Dualar’ da Allah’a Tealaya Yönelmek

 Dualar’ da Allah’a Tealaya Yönelmek

Büyü Sihir Yapmanın Dindeki Hükmü

Dualarda Allah'u Tealaya Yönelmek

Aklımıza, her fırsatta çok dua etmemize rağmen dualarımızın kabul edilmeyip gerçekleşmediği düşüncesi gelebilir. Fakat unutmamamız gereken, dua etmenin yanında her Müslümanın üzerine düşen bir sorumluluğu vardır. O da yükümlülüklerimizi yerine getirmek.

Bazı zamanlar öyle dara düşer, öyle sıkışırız ki sığınacak, derdimizi anlatacak ve gözyaşlarımızı yanında rahatça akıtacağımız birilerini yâda birini ararız. Böylesi durumlarda en rahat sığınacağımız, sıkıntımızı rahatça anlatabileceğimiz, gözyaşlarımızı bir kayda tabi tutmadan akıtabileceğimiz yegâne zat Allah’u Teâlâ’dır.

O (c.c.), bizden öncekilerde olduğu gibi, bizleri de merhamet ve şefkatiyle huzuruna kabul eder ve duamızla birlikte bizlere yönelir. O’nun huzurunda derdimizi açtığımızda, içimizi döktüğümüzde rahatlarız; sırımız onunla aramızda kalacağı için bir endişeye de kapılmayız.

Kulun Allah’a En Yakın Olduğu Anlar

Şüphesiz dua kulun Allah’u Teâlâ’ya en yakın olduğu zamanlardandır. Çünkü kul duada Allah ile doğrudan iletişime geçer. Arada herhangi birini bulundurmadan gönlünden geldiğince içini döker ve O’ndan yardım diler. Duada bir başkasını kandırma, gösteriş gibi hususlar yer almadığından, yalvarmanın ardından insanda oluşan iç huzur kişiyi mutlu eder, Rabbine münacat etmenin verdiği haz tarifi imkânsız bir rahatlama sağlar.

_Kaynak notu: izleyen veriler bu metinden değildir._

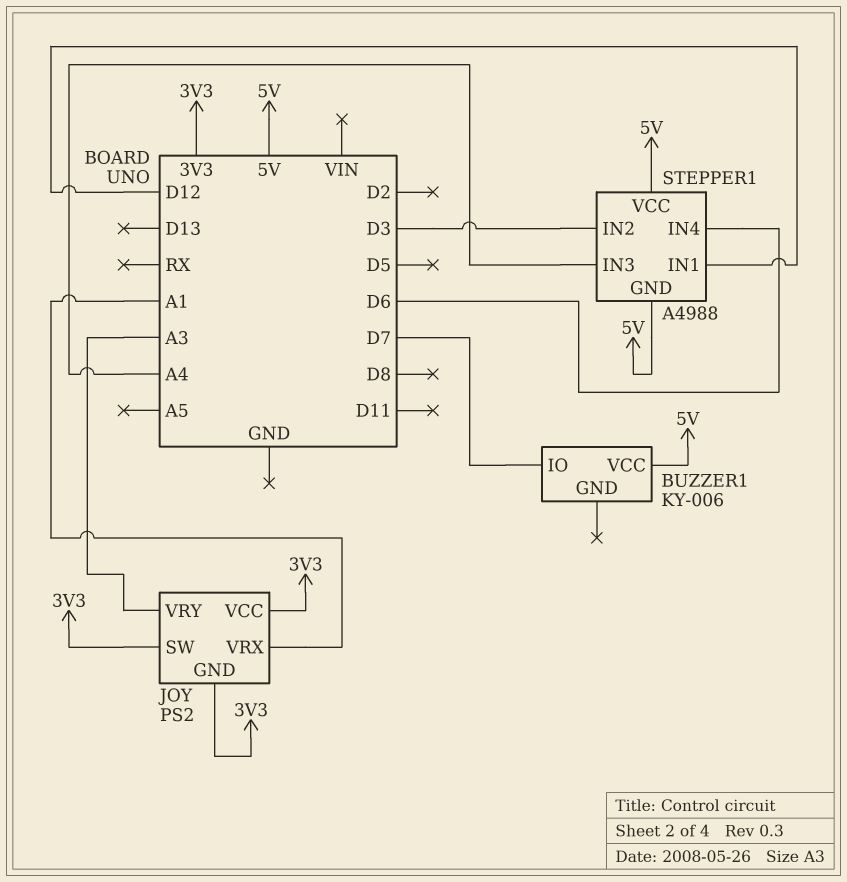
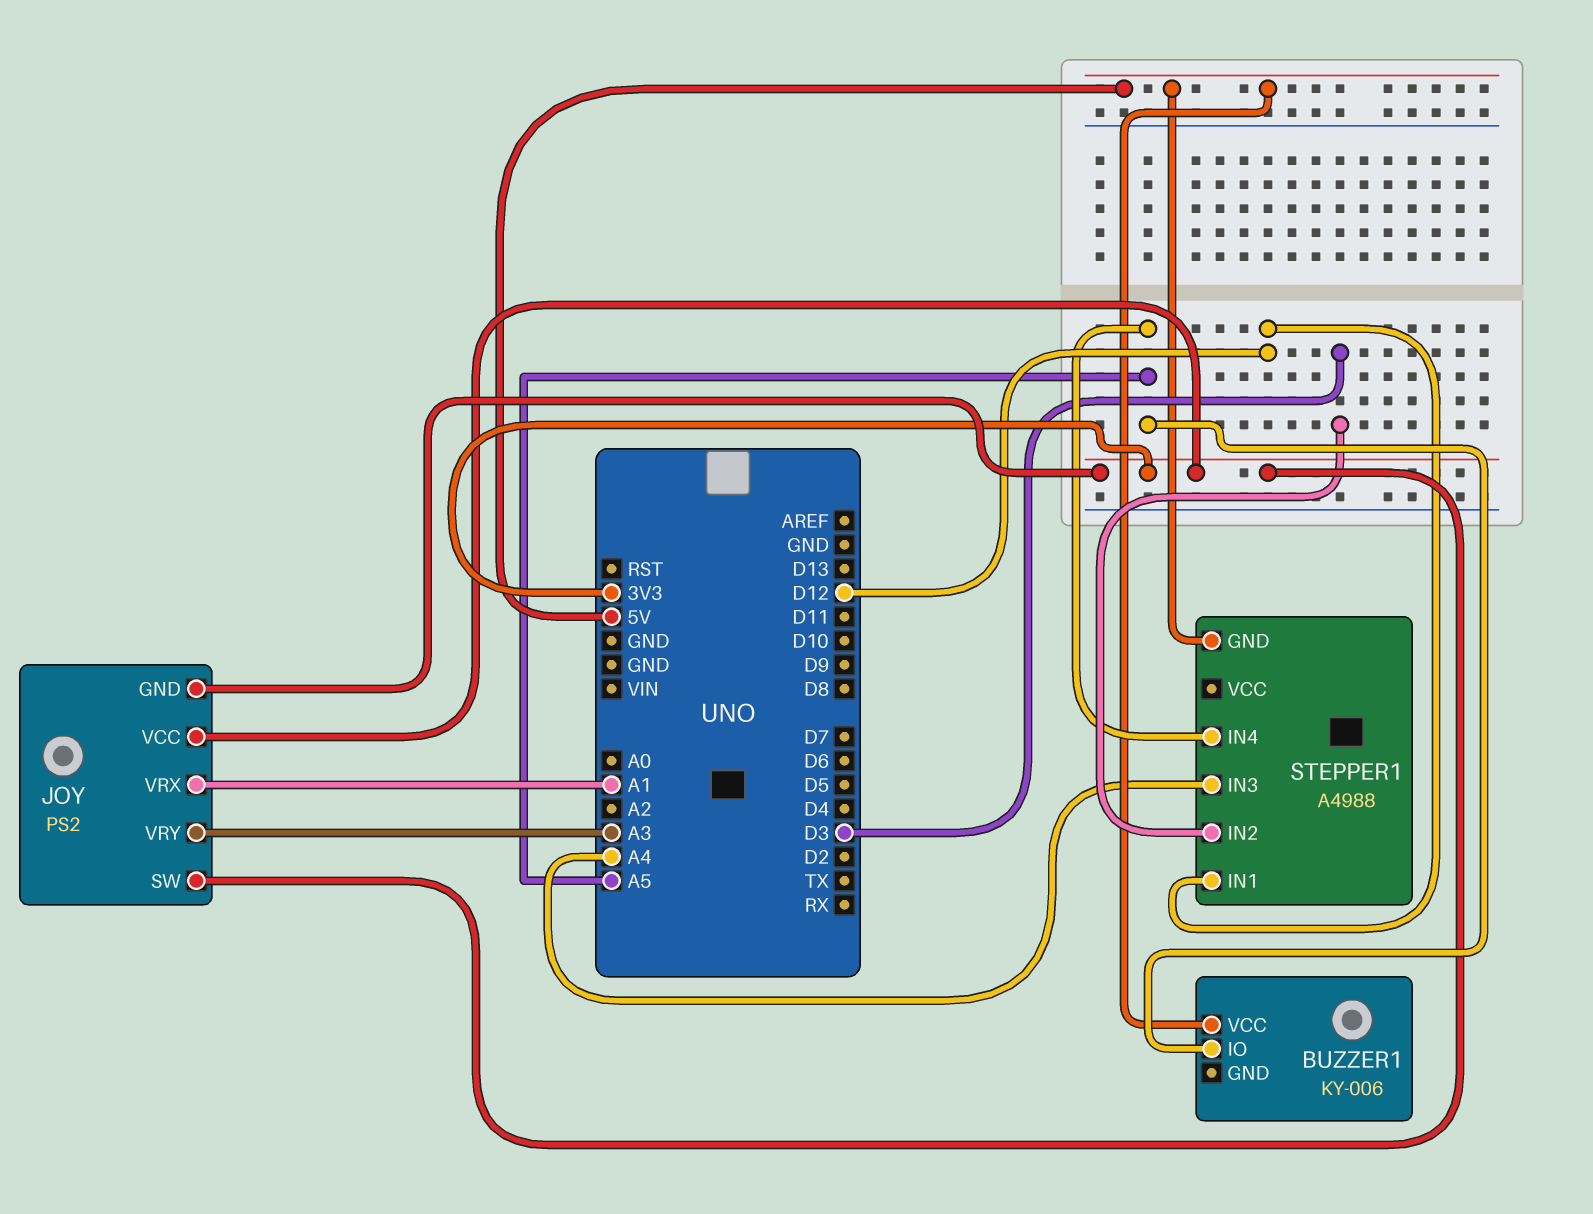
BUZZER1 pin IO: D7 -> A5
STEPPER1 pin IN4: D6 -> A5
STEPPER1 pin VCC: 5V -> none

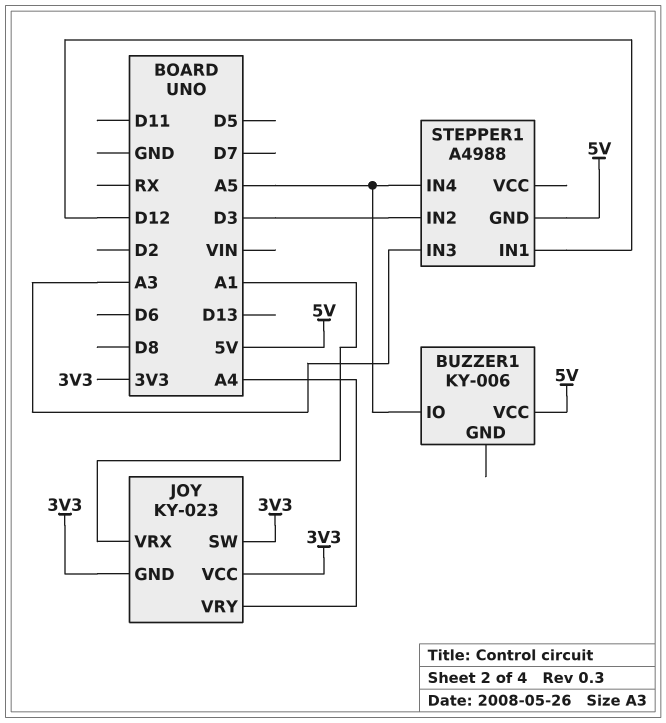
JOY: PS2 -> KY-023
JOY pin VRY: A3 -> A4
STEPPER1 pin IN3: A4 -> A3

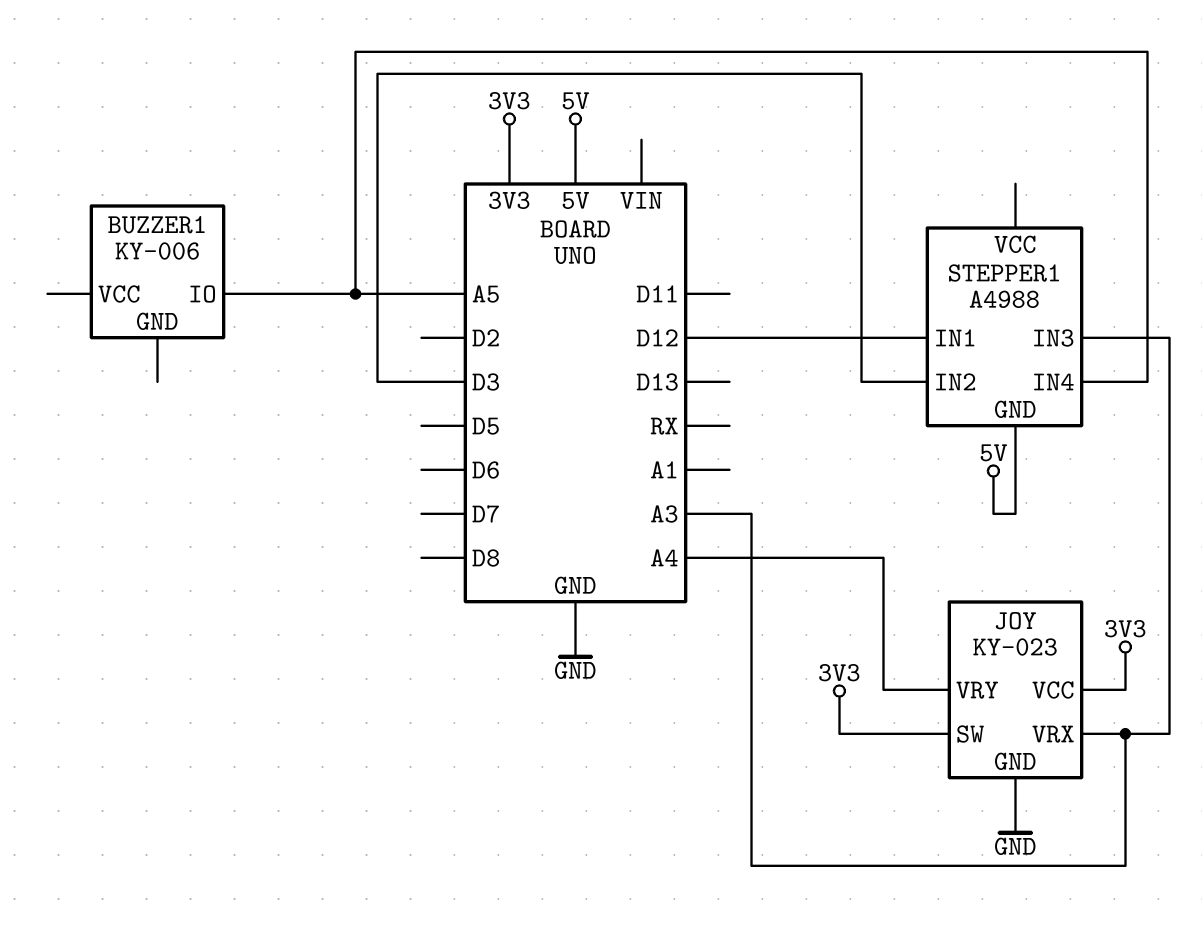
BUZZER1 pin VCC: 5V -> none
JOY pin GND: 3V3 -> GND
JOY pin VRX: A1 -> A3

Kullarının kendisine yönelmesine ne kadar ihtiyaçları olduğunu bilen Allah’u Teâlâ O’na yönelerek dua etmemizi, derdimizi ve sorunlarımızı açmamızı ve O’ndan yardım dilememizi ister. Bir ayette şöyle buyurur: Bana dua edin, duanızı kabul edeyim. (Mü’min, 60). Peygamber s.a.v. Efendimiz (s.a.v.)’de bir hadislerinde şöyle buyururlar: Allah’ın geniş hazinesinden isteyin. Zira Allah kendisinden istenmesini sever.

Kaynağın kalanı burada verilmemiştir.